◆ TEXTO DE REFERENCIA
________

Por Iván Ottenwalder
Mi familia, como casi todas la de República Dominicana, llevan el béisbol en la sangre. Este pasatiempo es una cultura muy ancestral que se remonta al año 1886 (siglo XIX) cuando fue introducido en el país por los marinos cubanos del buque María Herrera. Recuerdo, cuando siendo un chiquillo de tres o cuatro años de edad, mi padre, cada vez que las Águilas Cibaeñas venían a San Pedro de Macorís, nos llevaba al estadio Tetelo Vargas. Lo acompañábamos mi madre, mi hermano, la sirvienta y yo. Eran los años 1978, 79 y 80, que fueron parte de mi primera infancia en aquella provincia oriental. Para ser honesto, casi siempre me dormía en mi butaca, y nunca terminaba de presenciar el final de los partidos. Mi hermano Carlos, mi madre y la sirvienta sí lo disfrutaban al máximo. Mi padre también, pero a su manera pasiva y silente, sin bulla ni aplausos. Eran todos aguiluchos, excepto la trabajadora doméstica, que simpatizaba con el equipo local las Estrellas Orientales.
En aquellos años citados nunca me preocupaba por los resultados. El béisbol, el torneo otoño-invernal, las Águilas Cibaeñas y demás equipos me eran materia irrelevante. Para mí toda aquella realidad beisbolera nacional pasaba desapercibida.
Para el verano de 1980 nos mudamos a Santo Domingo, dejando atrás aquellos años vividos en Macorís, los once de mis padres (1969-1980), los ocho de Carlos (1972-80) y los cinco míos (1975-80). También nos trajimos a la sirvienta, quien duró pocos meses en la nueva vivienda y, finalmente, terminó regresándose a su pueblo.

________

◆ DATOS PROPORCIONADOS

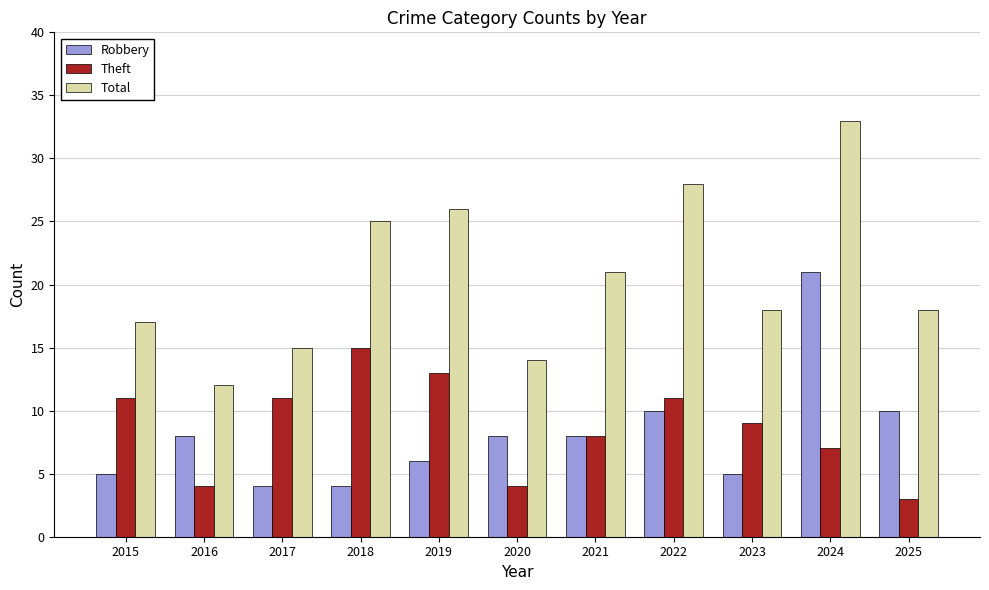

List the series in order of their peak value, lowest first.

Theft, Robbery, Total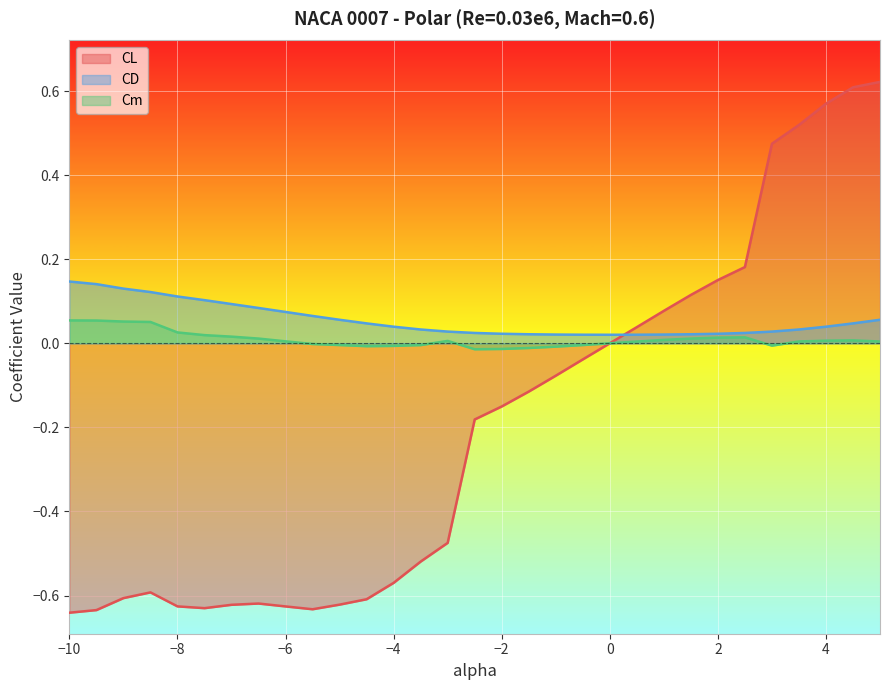

In CD, how many points are lower than both neighbors (excluding endpoints)?

1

________

◆ TAREA
Cita íntegro el texto de referencia, sin alterar una sola palabra. Los datos no guardan relación con el texto de referencia.

◆ RESULTADO OBTENIDO
Por Iván Ottenwalder
Mi familia, como casi todas la de República Dominicana, llevan el béisbol en la sangre. Este pasatiempo es una cultura muy ancestral que se remonta al año 1886 (siglo XIX) cuando fue introducido en el país por los marinos cubanos del buque María Herrera. Recuerdo, cuando siendo un chiquillo de tres o cuatro años de edad, mi padre, cada vez que las Águilas Cibaeñas venían a San Pedro de Macorís, nos llevaba al estadio Tetelo Vargas. Lo acompañábamos mi madre, mi hermano, la sirvienta y yo. Eran los años 1978, 79 y 80, que fueron parte de mi primera infancia en aquella provincia oriental. Para ser honesto, casi siempre me dormía en mi butaca, y nunca terminaba de presenciar el final de los partidos. Mi hermano Carlos, mi madre y la sirvienta sí lo disfrutaban al máximo. Mi padre también, pero a su manera pasiva y silente, sin bulla ni aplausos. Eran todos aguiluchos, excepto la trabajadora doméstica, que simpatizaba con el equipo local las Estrellas Orientales.
En aquellos años citados nunca me preocupaba por los resultados. El béisbol, el torneo otoño-invernal, las Águilas Cibaeñas y demás equipos me eran materia irrelevante. Para mí toda aquella realidad beisbolera nacional pasaba desapercibida.
Para el verano de 1980 nos mudamos a Santo Domingo, dejando atrás aquellos años vividos en Macorís, los once de mis padres (1969-1980), los ocho de Carlos (1972-80) y los cinco míos (1975-80). También nos trajimos a la sirvienta, quien duró pocos meses en la nueva vivienda y, finalmente, terminó regresándose a su pueblo.